Problem: Your task is to transcribe the data in full.

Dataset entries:
● ● ● ●

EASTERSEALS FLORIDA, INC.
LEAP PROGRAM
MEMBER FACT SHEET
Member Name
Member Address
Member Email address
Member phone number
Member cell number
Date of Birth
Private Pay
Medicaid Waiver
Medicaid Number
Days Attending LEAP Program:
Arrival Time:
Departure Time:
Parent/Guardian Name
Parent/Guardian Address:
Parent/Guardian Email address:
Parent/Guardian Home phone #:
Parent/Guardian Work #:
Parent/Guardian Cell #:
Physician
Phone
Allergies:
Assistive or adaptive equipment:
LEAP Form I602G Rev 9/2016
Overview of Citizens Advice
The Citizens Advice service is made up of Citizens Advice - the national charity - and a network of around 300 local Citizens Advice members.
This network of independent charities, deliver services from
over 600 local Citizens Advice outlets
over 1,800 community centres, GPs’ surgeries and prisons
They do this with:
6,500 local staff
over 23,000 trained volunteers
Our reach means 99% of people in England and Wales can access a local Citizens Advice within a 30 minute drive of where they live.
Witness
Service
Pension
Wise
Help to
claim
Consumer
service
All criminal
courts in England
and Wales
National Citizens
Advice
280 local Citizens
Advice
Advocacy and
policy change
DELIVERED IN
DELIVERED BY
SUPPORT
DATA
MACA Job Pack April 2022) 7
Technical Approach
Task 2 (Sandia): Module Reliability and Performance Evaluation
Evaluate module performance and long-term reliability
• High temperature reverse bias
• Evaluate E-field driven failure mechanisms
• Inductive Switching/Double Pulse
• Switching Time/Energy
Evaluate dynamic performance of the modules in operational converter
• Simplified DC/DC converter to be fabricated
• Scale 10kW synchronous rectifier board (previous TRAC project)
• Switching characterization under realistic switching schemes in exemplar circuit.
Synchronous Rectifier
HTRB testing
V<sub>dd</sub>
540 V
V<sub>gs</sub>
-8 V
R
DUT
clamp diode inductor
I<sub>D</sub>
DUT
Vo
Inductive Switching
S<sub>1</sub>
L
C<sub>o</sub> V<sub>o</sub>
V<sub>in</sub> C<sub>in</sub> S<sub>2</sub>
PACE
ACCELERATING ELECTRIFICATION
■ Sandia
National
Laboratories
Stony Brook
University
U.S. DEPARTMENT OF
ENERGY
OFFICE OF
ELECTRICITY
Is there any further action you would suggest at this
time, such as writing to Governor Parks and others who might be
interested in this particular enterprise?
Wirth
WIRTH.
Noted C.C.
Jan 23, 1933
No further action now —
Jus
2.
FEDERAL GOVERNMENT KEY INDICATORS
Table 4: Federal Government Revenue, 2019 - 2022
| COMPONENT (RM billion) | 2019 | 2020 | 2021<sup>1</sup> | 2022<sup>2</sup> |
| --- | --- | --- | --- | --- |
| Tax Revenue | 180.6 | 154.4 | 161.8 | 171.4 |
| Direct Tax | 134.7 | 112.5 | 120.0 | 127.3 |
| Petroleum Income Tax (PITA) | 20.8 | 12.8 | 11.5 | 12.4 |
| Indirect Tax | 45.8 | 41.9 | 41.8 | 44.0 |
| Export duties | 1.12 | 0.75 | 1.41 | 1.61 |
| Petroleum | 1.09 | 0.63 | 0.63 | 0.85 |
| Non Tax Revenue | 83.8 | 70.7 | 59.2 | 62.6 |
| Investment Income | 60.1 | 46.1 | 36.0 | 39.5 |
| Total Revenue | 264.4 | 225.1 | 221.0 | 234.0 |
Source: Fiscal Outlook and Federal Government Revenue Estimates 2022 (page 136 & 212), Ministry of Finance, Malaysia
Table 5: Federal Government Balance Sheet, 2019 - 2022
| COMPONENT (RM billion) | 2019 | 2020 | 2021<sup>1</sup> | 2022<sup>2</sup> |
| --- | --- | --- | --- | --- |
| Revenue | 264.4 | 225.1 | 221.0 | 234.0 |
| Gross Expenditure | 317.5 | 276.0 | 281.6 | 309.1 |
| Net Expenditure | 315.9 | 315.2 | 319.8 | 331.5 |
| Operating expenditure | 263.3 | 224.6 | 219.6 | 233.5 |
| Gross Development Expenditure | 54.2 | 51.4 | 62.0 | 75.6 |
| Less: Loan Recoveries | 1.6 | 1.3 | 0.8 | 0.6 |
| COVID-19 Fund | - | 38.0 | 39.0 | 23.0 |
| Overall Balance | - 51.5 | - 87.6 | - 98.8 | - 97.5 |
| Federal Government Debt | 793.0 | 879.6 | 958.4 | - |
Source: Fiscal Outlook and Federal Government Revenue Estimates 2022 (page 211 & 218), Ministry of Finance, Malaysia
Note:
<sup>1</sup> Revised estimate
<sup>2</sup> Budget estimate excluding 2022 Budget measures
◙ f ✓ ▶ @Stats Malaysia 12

● ● ● ●

Expected answer:
EASTERSEALS FLORIDA, INC.
LEAP PROGRAM
MEMBER FACT SHEET
Member Name
Member Address
Member Email address
Member phone number
Member cell number
Date of Birth
Private Pay
Medicaid Waiver
Medicaid Number
Days Attending LEAP Program:
Arrival Time:
Departure Time:
Parent/Guardian Name
Parent/Guardian Address:
Parent/Guardian Email address:
Parent/Guardian Home phone #:
Parent/Guardian Work #:
Parent/Guardian Cell #:
Physician
Phone
Allergies:
Assistive or adaptive equipment:
LEAP Form I602G Rev 9/2016
Overview of Citizens Advice
The Citizens Advice service is made up of Citizens Advice - the national charity - and a network of around 300 local Citizens Advice members.
This network of independent charities, deliver services from
over 600 local Citizens Advice outlets
over 1,800 community centres, GPs’ surgeries and prisons
They do this with:
6,500 local staff
over 23,000 trained volunteers
Our reach means 99% of people in England and Wales can access a local Citizens Advice within a 30 minute drive of where they live.
Witness
Service
Pension
Wise
Help to
claim
Consumer
service
All criminal
courts in England
and Wales
National Citizens
Advice
280 local Citizens
Advice
Advocacy and
policy change
DELIVERED IN
DELIVERED BY
SUPPORT
DATA
MACA Job Pack April 2022) 7
Technical Approach
Task 2 (Sandia): Module Reliability and Performance Evaluation
Evaluate module performance and long-term reliability
• High temperature reverse bias
• Evaluate E-field driven failure mechanisms
• Inductive Switching/Double Pulse
• Switching Time/Energy
Evaluate dynamic performance of the modules in operational converter
• Simplified DC/DC converter to be fabricated
• Scale 10kW synchronous rectifier board (previous TRAC project)
• Switching characterization under realistic switching schemes in exemplar circuit.
Synchronous Rectifier
HTRB testing
V<sub>dd</sub>
540 V
V<sub>gs</sub>
-8 V
R
DUT
clamp diode inductor
I<sub>D</sub>
DUT
Vo
Inductive Switching
S<sub>1</sub>
L
C<sub>o</sub> V<sub>o</sub>
V<sub>in</sub> C<sub>in</sub> S<sub>2</sub>
PACE
ACCELERATING ELECTRIFICATION
■ Sandia
National
Laboratories
Stony Brook
University
U.S. DEPARTMENT OF
ENERGY
OFFICE OF
ELECTRICITY
Is there any further action you would suggest at this
time, such as writing to Governor Parks and others who might be
interested in this particular enterprise?
Wirth
WIRTH.
Noted C.C.
Jan 23, 1933
No further action now —
Jus
2.
FEDERAL GOVERNMENT KEY INDICATORS
Table 4: Federal Government Revenue, 2019 - 2022
| COMPONENT (RM billion) | 2019 | 2020 | 2021<sup>1</sup> | 2022<sup>2</sup> |
| --- | --- | --- | --- | --- |
| Tax Revenue | 180.6 | 154.4 | 161.8 | 171.4 |
| Direct Tax | 134.7 | 112.5 | 120.0 | 127.3 |
| Petroleum Income Tax (PITA) | 20.8 | 12.8 | 11.5 | 12.4 |
| Indirect Tax | 45.8 | 41.9 | 41.8 | 44.0 |
| Export duties | 1.12 | 0.75 | 1.41 | 1.61 |
| Petroleum | 1.09 | 0.63 | 0.63 | 0.85 |
| Non Tax Revenue | 83.8 | 70.7 | 59.2 | 62.6 |
| Investment Income | 60.1 | 46.1 | 36.0 | 39.5 |
| Total Revenue | 264.4 | 225.1 | 221.0 | 234.0 |
Source: Fiscal Outlook and Federal Government Revenue Estimates 2022 (page 136 & 212), Ministry of Finance, Malaysia
Table 5: Federal Government Balance Sheet, 2019 - 2022
| COMPONENT (RM billion) | 2019 | 2020 | 2021<sup>1</sup> | 2022<sup>2</sup> |
| --- | --- | --- | --- | --- |
| Revenue | 264.4 | 225.1 | 221.0 | 234.0 |
| Gross Expenditure | 317.5 | 276.0 | 281.6 | 309.1 |
| Net Expenditure | 315.9 | 315.2 | 319.8 | 331.5 |
| Operating expenditure | 263.3 | 224.6 | 219.6 | 233.5 |
| Gross Development Expenditure | 54.2 | 51.4 | 62.0 | 75.6 |
| Less: Loan Recoveries | 1.6 | 1.3 | 0.8 | 0.6 |
| COVID-19 Fund | - | 38.0 | 39.0 | 23.0 |
| Overall Balance | - 51.5 | - 87.6 | - 98.8 | - 97.5 |
| Federal Government Debt | 793.0 | 879.6 | 958.4 | - |
Source: Fiscal Outlook and Federal Government Revenue Estimates 2022 (page 211 & 218), Ministry of Finance, Malaysia
Note:
<sup>1</sup> Revised estimate
<sup>2</sup> Budget estimate excluding 2022 Budget measures
◙ f ✓ ▶ @Stats Malaysia 12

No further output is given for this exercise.